▶ [TAREA PROPUESTA 1]: En el artículo sobre los cuadros de mayo, ¿qué sostiene en sus brazos el personaje alado del lienzo de Leighton?
▶ [TAREA PROPUESTA 2]: Prolonga el artículo sobre los cuadros de mayo a partir de su última oración.

▶ [ARTÍCULO]:
——————————

LOS CUADROS DE MAYO (2013)


Bajo el sugerente título de Hacia la tierra desconocida, el pintor británico Edmund Blair Leighton (1852-1922) crea esta misteriosa escena que subyuga a primera vista al espectador, aunque éste tarde en captar su sentido completo. El delicado cromatismo, la virtuosa captación del agua, las elegantes actitudes de los personajes, la niebla que los envuelve, anulando cualquier referencia espacial, hacen de este lienzo un hermoso y evocador objeto de contemplación. La sobrecogedora silueta oscura de la mujer que llora en la orilla es una señal que nos obliga a indagar sobre el sentido de lo que está pasando: descubrimos así que el bello personaje alado sostiene entre sus brazos un bebé, el hijo, sin duda, de la mujer arrodillada en primer término. El río cuyas aguas se dispone a surcar la barca conducida por el enigmático encapuchado se nos revela así como el tránsito del pequeño hacia el más allá; el llanto del personaje femenino, el duelo por el hijo muerto. Leighton conjuga antiguas simbologías de ultratumba con una iconografía propia de su época, y crea una escena conmovedora, cuya emoción todo el mundo puede compartir. Lo antiguo, lo nuevo y lo de siempre, pasados por el tamiz de un artista de refinamiento extraordinario.


Me gustan especialmente las obras que rompen con la imagen habitual que tenemos de un artista. Antes de convertirse en el creador del estilo geométrico y no figurativo que fue su sello más personal, el pintor holandés Piet Mondrian (1872-1944) realizó paisajes como este titulado Granja cerca de Duivendrech. Lejos aún de los colores brillantes y primarios de sus composiciones más célebres, Mondrian crea una imagen de intenso poder evocador gracias a los tonos delicados e imprecisos de su paleta. Todos los elementos contribuyen a producir en el espectador un sentimiento de suave melancolía: la luz que declina, los árboles desnudos que envuelven la casa como un celaje, las aves que sobrevuelan la escena, el cielo poblado de los mil matices del ocaso. Pero una observación más atenta nos revela ya al pintor intelectual que en breve ordenará su mundo en formas geométricas. El artista somete al paisaje a una rigurosa simetría: una corriente de agua divide el cuadro en dos mitades, la real y la reflejada, idénticas e invertidas. En este juego de espejos, las formas se simplifican, las ramas despobladas de vegetación están en trance de transformarse en un diseño de líneas entrecruzadas. El Mondrian abstracto, geométrico, antisentimental de sus obras más conocidas, asoma ya bajo esta romántica visión del paisaje de su tierra.

——————————

▶ [DATOS REGISTRADOS]:
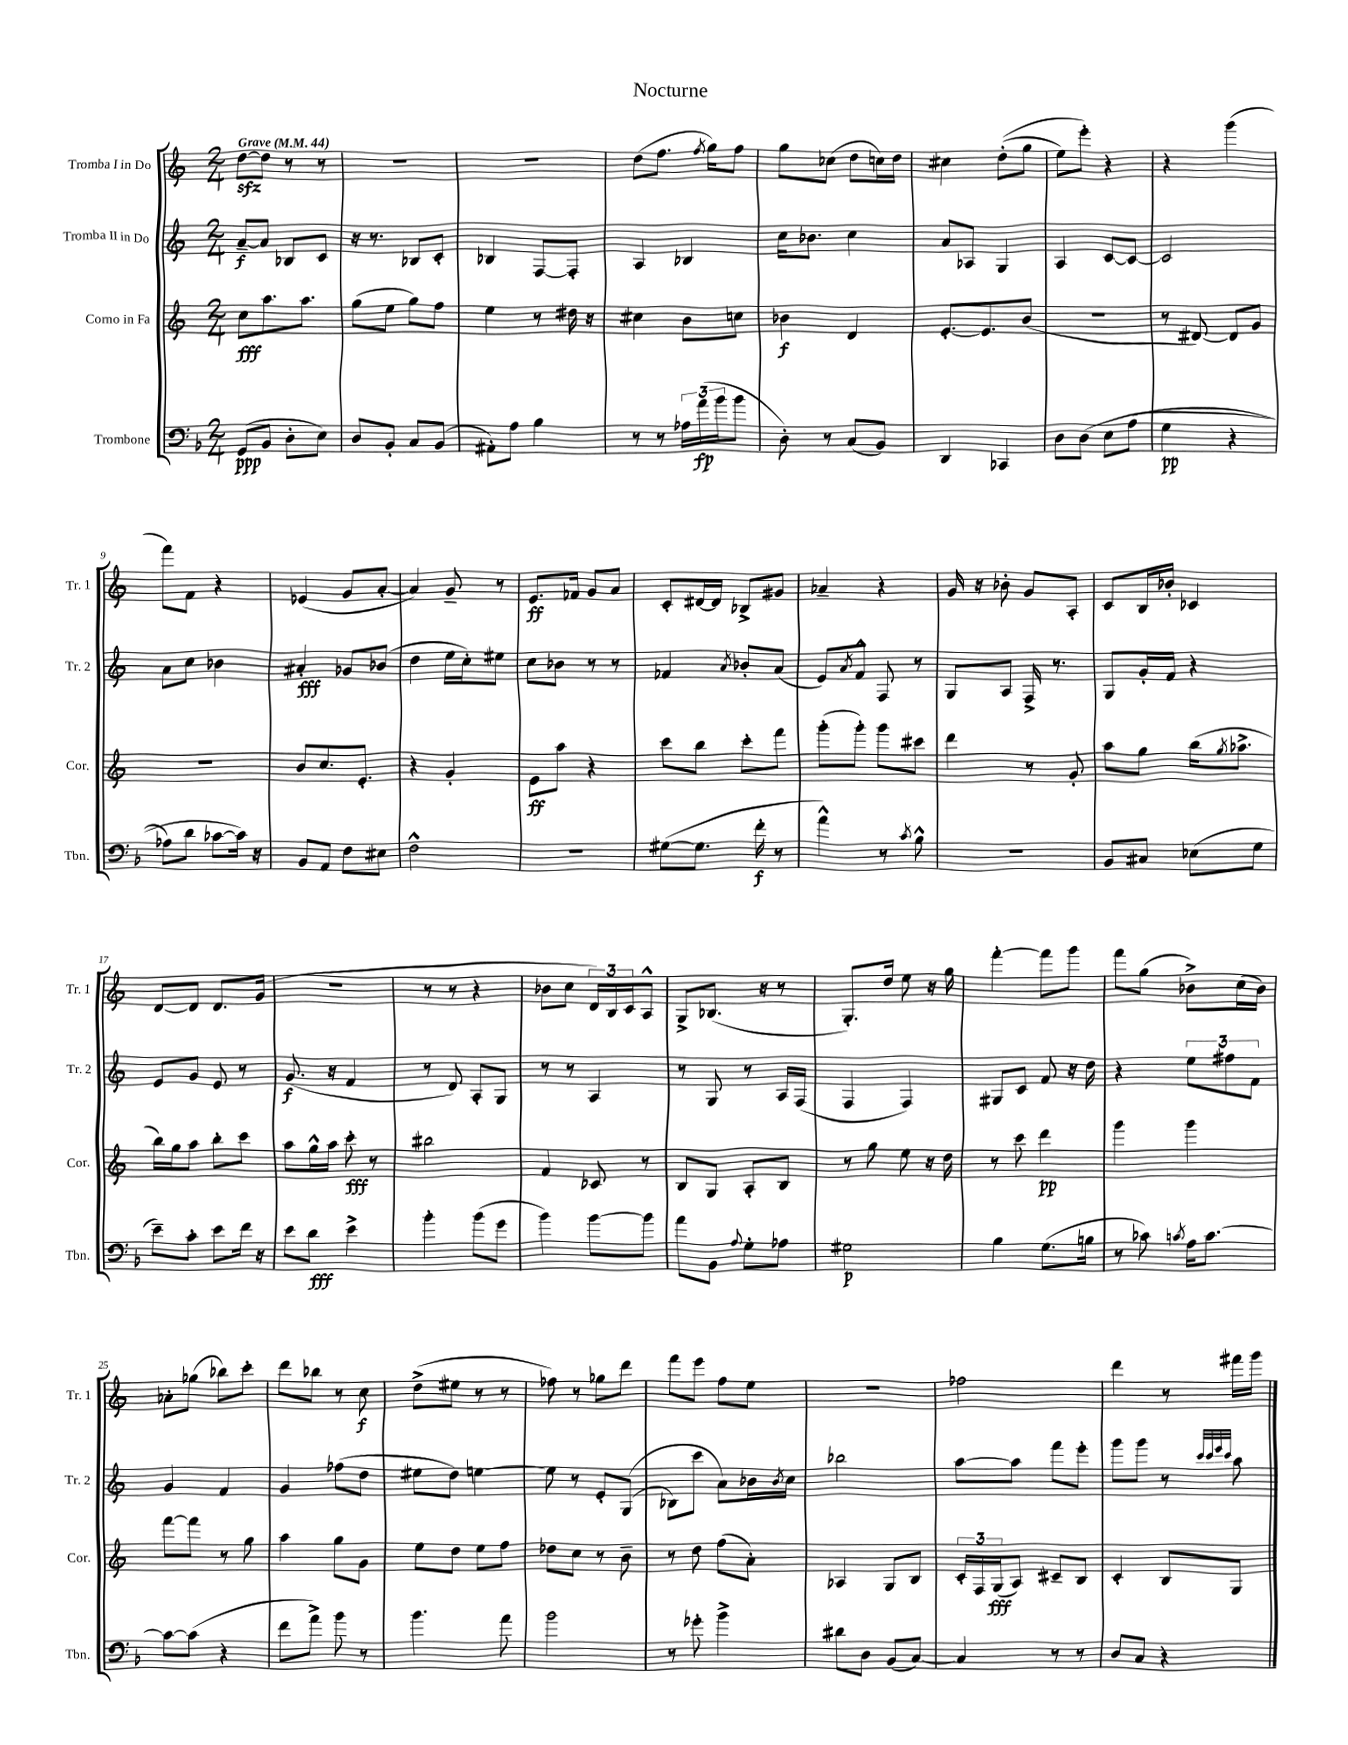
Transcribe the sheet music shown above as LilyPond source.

——————————

▶ [RESULTADO ESPERADO 1]: Un bebé, sin duda el hijo de la mujer arrodillada en primer término.

▶ [RESULTADO ESPERADO 2]:
El Museo Lázaro Galdiano de Madrid alberga esta pequeña joya titulada El Salvador adolescente, considerada tradicionalmente obra de Leonardo da Vinci y atribuida en los últimos tiempos a un artista de su círculo, Giovanni Antonio Boltraffio (1467-1516). Como todo lo relacionado con el gran Leonardo, está rodeada de misterio y ha dado pie a innumerables especulaciones. Pero no hace falta entrar en el terreno de las hipótesis para que esta tabla de dimensiones reducidas y de aparente sencillez ejerza un poderoso hechizo sobre nosotros. Hay algo inquietante en el personaje de sexo y condición imprecisos, ni masculino ni femenino, ni divino ni humano, que emerge con despojada nitidez de un fondo negro carente de referencias espaciales. La blancura de la piel, la hermosa melena rizada, la regularidad de los rasgos lo sitúan en el nivel de la pura belleza; la mirada melancólica y perdida, el espontáneo gesto de angustia de los labios entreabiertos, lo traen de vuelta al terreno de la humanidad. Está, a la vez, lejos y cerca del que lo contempla, en el limbo de los seres irreales, en la turbia  realidad de los humanos que sufren.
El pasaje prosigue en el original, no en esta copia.